(Page-level text extractions)

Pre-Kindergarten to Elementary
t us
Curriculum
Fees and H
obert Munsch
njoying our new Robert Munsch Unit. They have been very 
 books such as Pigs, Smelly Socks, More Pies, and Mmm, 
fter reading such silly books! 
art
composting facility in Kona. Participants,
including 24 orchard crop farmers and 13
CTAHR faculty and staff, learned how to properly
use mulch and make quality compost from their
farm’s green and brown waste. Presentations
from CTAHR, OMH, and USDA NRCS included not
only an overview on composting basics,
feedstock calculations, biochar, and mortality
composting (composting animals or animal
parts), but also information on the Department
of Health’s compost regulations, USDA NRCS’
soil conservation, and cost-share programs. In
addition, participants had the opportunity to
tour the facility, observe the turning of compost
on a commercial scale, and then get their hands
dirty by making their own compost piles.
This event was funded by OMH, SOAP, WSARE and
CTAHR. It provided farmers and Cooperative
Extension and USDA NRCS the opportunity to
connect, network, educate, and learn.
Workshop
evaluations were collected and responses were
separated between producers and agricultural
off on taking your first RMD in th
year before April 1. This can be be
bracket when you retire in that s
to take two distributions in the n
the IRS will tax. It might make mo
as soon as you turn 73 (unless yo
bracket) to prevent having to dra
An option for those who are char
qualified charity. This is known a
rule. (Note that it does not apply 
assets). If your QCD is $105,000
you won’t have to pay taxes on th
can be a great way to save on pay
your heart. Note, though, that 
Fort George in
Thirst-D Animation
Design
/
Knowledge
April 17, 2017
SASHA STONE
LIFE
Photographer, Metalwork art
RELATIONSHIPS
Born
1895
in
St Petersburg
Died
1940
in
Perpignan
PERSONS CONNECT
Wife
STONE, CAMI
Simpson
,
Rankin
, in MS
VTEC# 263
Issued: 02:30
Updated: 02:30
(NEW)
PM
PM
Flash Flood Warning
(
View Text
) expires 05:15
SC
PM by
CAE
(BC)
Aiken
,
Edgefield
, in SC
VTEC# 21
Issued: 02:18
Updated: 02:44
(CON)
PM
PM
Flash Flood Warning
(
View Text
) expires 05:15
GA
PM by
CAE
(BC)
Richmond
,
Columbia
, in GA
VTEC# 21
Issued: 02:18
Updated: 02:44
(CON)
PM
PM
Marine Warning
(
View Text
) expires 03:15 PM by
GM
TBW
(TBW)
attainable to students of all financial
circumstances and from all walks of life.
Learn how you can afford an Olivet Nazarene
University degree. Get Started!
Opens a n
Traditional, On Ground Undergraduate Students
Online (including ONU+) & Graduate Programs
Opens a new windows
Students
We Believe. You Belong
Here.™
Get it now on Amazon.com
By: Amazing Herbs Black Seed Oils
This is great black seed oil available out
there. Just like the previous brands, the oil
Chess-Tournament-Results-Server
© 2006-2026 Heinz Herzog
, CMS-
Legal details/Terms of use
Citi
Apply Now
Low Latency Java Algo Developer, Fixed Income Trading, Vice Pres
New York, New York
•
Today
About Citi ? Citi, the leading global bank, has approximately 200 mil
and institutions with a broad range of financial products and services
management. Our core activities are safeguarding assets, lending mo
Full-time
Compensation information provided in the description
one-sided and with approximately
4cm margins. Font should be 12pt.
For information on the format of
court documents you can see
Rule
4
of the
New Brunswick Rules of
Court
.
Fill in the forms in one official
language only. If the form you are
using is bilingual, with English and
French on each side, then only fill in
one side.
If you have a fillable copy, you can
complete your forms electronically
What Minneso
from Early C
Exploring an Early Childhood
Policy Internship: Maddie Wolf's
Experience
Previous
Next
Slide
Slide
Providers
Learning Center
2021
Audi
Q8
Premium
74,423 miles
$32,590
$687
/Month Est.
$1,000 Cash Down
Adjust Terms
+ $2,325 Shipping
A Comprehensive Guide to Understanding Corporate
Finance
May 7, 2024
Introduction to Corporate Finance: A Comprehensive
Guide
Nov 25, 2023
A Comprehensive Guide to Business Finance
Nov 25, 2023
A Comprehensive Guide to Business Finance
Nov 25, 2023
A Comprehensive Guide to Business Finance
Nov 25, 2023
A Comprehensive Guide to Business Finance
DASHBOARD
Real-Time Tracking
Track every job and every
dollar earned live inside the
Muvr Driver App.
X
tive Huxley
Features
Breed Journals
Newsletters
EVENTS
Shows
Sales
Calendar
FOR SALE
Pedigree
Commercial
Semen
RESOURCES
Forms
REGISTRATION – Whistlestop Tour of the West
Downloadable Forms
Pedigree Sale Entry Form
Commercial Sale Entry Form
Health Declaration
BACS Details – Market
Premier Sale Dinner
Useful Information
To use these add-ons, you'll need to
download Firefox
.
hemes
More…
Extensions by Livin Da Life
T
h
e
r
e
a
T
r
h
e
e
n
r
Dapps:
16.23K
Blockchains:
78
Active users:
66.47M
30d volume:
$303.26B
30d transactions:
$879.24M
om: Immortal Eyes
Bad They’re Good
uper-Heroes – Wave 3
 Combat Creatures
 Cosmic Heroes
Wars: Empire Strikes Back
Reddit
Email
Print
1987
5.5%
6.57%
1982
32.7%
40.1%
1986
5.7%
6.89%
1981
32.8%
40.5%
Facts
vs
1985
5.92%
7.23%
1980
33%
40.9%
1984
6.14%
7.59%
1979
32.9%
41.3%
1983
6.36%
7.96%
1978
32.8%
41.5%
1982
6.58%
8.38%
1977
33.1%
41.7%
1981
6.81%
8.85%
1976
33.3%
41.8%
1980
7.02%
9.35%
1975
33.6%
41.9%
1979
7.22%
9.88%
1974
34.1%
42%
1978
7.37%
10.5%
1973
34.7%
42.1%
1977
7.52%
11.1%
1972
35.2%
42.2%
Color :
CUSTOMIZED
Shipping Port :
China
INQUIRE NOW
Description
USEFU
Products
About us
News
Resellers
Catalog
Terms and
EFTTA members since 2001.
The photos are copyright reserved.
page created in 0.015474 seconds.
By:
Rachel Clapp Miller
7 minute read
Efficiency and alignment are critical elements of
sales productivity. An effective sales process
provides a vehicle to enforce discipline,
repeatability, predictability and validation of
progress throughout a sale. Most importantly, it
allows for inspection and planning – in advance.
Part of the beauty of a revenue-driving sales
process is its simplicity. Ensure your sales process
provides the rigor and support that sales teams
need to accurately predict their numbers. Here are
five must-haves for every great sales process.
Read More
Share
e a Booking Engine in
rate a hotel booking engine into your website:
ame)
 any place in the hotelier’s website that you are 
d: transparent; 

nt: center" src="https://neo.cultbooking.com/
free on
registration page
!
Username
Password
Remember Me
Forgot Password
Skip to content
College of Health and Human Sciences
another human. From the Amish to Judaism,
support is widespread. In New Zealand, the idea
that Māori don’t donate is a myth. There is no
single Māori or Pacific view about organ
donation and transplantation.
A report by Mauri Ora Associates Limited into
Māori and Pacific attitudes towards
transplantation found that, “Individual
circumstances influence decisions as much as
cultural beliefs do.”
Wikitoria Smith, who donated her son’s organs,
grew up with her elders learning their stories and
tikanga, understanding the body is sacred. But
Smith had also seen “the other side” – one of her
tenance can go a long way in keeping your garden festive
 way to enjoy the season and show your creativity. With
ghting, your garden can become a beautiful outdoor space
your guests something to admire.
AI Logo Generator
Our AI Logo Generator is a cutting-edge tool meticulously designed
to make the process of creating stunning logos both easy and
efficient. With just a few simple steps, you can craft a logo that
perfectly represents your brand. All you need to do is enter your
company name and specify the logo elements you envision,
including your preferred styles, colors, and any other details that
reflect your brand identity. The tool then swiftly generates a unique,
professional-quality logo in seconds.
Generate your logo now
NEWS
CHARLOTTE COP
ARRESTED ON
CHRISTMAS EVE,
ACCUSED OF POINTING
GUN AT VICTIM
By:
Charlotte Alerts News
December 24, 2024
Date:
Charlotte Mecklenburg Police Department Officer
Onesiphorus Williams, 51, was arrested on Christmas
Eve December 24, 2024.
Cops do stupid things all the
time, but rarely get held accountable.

▸ Exercise instructions
An exact copy of the lines above between the line holding "provides a vehicle" and the line holding "e a Booking Engine in", inclusive, is the whole answer.

▸ Response to this exercise
provides a vehicle to enforce discipline,
repeatability, predictability and validation of
progress throughout a sale. Most importantly, it
allows for inspection and planning – in advance.
Part of the beauty of a revenue-driving sales
process is its simplicity. Ensure your sales process
provides the rigor and support that sales teams
need to accurately predict their numbers. Here are
five must-haves for every great sales process.
Read More
Share
e a Booking Engine in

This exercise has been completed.